# [GIVEN TASK]
Copy word for word the lines of the records from the line containing "common name: Small-flowered catchfly" through the line containing "genus: Medicago", including both of those lines.

Data entries
(begin)
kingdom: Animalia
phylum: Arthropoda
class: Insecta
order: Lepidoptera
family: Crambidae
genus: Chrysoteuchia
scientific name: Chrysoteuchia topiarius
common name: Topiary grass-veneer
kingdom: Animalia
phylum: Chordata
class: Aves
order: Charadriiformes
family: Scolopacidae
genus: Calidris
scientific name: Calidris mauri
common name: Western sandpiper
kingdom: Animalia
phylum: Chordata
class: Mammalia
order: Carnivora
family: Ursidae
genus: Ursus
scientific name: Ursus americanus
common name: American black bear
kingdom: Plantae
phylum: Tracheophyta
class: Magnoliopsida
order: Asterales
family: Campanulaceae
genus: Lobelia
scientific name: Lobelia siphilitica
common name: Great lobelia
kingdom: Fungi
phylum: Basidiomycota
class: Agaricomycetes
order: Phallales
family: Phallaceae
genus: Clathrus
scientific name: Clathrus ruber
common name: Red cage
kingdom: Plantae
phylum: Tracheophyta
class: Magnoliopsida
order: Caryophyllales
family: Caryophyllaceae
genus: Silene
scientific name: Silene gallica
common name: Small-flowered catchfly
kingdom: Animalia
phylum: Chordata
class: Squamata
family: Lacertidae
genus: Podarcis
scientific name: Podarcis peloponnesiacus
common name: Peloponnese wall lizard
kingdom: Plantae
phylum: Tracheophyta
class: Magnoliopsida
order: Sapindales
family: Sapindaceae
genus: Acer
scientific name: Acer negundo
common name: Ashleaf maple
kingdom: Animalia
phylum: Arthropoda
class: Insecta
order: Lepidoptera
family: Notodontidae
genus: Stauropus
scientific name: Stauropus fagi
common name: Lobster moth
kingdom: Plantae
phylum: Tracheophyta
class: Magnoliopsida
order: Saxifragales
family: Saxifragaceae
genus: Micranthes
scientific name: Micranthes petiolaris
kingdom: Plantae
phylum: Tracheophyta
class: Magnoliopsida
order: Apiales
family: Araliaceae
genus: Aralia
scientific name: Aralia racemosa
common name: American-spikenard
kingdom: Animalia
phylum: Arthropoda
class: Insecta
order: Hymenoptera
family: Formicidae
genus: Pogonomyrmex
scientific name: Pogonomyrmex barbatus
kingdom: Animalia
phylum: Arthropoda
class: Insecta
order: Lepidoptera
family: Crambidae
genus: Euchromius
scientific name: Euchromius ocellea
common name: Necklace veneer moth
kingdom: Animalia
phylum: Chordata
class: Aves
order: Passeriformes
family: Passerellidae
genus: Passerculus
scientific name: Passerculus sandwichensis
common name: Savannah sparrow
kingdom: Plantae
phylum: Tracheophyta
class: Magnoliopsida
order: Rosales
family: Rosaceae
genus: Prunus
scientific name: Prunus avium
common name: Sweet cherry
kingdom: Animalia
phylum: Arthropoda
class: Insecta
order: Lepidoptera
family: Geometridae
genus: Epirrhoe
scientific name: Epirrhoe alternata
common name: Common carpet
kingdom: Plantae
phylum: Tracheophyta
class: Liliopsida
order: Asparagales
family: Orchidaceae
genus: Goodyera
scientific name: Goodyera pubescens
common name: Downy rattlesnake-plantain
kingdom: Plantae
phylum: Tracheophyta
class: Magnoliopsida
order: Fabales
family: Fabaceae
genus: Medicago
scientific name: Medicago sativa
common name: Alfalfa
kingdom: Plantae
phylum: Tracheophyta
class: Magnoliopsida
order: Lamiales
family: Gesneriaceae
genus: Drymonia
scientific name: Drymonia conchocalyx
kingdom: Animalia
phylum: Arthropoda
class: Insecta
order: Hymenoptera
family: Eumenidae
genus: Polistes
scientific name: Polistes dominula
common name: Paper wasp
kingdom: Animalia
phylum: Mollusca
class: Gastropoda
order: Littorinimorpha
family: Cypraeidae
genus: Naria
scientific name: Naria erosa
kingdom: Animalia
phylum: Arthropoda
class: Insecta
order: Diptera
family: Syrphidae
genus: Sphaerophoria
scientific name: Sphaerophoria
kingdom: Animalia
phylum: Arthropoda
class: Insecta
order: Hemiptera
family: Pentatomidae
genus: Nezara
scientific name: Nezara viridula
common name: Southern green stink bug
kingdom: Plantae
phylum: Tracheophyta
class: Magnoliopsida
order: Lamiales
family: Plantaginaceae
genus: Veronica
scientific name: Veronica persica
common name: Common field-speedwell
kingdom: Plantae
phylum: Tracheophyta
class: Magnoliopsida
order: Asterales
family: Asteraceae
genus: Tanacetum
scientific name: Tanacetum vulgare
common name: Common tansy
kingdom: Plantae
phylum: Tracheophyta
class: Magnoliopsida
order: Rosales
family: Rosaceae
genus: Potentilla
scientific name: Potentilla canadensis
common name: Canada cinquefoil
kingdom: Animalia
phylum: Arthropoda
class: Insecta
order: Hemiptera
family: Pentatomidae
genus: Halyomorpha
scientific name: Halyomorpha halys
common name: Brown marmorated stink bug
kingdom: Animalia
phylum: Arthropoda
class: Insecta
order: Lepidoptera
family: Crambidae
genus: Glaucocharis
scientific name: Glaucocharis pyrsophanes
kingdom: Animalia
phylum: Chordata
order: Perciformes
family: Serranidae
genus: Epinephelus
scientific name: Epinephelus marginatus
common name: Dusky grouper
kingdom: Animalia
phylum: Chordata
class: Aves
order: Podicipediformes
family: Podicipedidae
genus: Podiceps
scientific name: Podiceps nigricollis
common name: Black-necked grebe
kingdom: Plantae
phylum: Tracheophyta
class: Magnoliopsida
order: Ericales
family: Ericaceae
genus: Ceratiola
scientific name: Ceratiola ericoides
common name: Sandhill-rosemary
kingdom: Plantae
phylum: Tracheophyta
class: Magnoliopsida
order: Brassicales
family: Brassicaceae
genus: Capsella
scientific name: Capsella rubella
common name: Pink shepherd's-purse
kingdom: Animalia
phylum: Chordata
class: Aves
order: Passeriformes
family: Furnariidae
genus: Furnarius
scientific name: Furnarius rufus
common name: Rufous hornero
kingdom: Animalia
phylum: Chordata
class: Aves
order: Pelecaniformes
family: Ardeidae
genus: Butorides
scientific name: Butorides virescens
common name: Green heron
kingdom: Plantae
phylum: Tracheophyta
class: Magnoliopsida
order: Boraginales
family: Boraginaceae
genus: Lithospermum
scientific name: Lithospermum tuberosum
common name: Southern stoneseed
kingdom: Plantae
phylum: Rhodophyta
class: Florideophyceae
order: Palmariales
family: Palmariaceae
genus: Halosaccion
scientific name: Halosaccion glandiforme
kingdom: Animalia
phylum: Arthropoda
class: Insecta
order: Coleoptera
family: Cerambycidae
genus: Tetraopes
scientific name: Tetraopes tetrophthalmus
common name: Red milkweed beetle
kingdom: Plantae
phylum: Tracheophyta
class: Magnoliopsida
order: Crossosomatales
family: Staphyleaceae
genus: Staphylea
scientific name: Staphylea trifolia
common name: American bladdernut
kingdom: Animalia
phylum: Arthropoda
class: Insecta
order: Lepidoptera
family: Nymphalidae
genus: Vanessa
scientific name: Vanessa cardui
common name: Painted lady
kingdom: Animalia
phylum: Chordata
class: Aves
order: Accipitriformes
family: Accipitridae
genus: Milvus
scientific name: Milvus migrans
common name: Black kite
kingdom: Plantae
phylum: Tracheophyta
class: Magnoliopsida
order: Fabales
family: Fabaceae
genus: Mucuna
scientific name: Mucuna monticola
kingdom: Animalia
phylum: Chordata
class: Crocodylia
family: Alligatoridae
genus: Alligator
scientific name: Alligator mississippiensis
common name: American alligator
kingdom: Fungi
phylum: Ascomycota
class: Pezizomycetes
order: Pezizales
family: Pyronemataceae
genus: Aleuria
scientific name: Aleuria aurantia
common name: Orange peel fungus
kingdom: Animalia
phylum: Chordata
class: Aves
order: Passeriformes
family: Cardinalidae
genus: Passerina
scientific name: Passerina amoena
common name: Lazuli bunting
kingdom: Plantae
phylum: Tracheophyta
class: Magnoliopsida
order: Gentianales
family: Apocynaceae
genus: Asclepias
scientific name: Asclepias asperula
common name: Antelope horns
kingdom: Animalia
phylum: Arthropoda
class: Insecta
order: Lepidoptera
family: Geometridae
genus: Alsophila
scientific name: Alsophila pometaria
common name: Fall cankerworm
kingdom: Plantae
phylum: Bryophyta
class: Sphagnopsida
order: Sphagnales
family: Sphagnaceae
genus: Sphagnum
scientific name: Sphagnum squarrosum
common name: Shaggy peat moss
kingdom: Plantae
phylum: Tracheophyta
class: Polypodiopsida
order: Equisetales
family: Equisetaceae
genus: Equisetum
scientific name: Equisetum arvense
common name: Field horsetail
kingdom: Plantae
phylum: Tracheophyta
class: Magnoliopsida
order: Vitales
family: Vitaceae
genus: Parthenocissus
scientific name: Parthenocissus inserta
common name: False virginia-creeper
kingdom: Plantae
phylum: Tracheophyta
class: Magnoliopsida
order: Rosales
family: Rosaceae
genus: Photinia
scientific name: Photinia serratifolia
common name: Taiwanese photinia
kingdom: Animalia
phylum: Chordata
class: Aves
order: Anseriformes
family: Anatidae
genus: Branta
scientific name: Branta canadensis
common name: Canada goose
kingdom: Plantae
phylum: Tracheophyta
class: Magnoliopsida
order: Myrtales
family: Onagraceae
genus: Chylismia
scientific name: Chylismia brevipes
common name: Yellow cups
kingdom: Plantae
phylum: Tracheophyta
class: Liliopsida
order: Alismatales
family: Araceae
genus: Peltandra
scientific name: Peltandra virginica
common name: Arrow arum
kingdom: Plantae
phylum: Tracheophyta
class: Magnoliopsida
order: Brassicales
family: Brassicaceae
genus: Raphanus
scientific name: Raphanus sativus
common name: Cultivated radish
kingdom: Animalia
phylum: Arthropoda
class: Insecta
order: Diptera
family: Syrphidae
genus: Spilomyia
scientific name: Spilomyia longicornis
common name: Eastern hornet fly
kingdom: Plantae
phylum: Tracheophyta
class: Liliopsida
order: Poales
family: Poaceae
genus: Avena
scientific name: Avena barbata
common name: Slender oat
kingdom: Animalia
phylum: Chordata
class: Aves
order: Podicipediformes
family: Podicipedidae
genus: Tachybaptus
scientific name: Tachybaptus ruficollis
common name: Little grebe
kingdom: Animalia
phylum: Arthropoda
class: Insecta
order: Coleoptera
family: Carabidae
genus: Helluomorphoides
(end)
# [EXERCISE RESPONSE]
common name: Small-flowered catchfly
kingdom: Animalia
phylum: Chordata
class: Squamata
family: Lacertidae
genus: Podarcis
scientific name: Podarcis peloponnesiacus
common name: Peloponnese wall lizard
kingdom: Plantae
phylum: Tracheophyta
class: Magnoliopsida
order: Sapindales
family: Sapindaceae
genus: Acer
scientific name: Acer negundo
common name: Ashleaf maple
kingdom: Animalia
phylum: Arthropoda
class: Insecta
order: Lepidoptera
family: Notodontidae
genus: Stauropus
scientific name: Stauropus fagi
common name: Lobster moth
kingdom: Plantae
phylum: Tracheophyta
class: Magnoliopsida
order: Saxifragales
family: Saxifragaceae
genus: Micranthes
scientific name: Micranthes petiolaris
kingdom: Plantae
phylum: Tracheophyta
class: Magnoliopsida
order: Apiales
family: Araliaceae
genus: Aralia
scientific name: Aralia racemosa
common name: American-spikenard
kingdom: Animalia
phylum: Arthropoda
class: Insecta
order: Hymenoptera
family: Formicidae
genus: Pogonomyrmex
scientific name: Pogonomyrmex barbatus
kingdom: Animalia
phylum: Arthropoda
class: Insecta
order: Lepidoptera
family: Crambidae
genus: Euchromius
scientific name: Euchromius ocellea
common name: Necklace veneer moth
kingdom: Animalia
phylum: Chordata
class: Aves
order: Passeriformes
family: Passerellidae
genus: Passerculus
scientific name: Passerculus sandwichensis
common name: Savannah sparrow
kingdom: Plantae
phylum: Tracheophyta
class: Magnoliopsida
order: Rosales
family: Rosaceae
genus: Prunus
scientific name: Prunus avium
common name: Sweet cherry
kingdom: Animalia
phylum: Arthropoda
class: Insecta
order: Lepidoptera
family: Geometridae
genus: Epirrhoe
scientific name: Epirrhoe alternata
common name: Common carpet
kingdom: Plantae
phylum: Tracheophyta
class: Liliopsida
order: Asparagales
family: Orchidaceae
genus: Goodyera
scientific name: Goodyera pubescens
common name: Downy rattlesnake-plantain
kingdom: Plantae
phylum: Tracheophyta
class: Magnoliopsida
order: Fabales
family: Fabaceae
genus: Medicago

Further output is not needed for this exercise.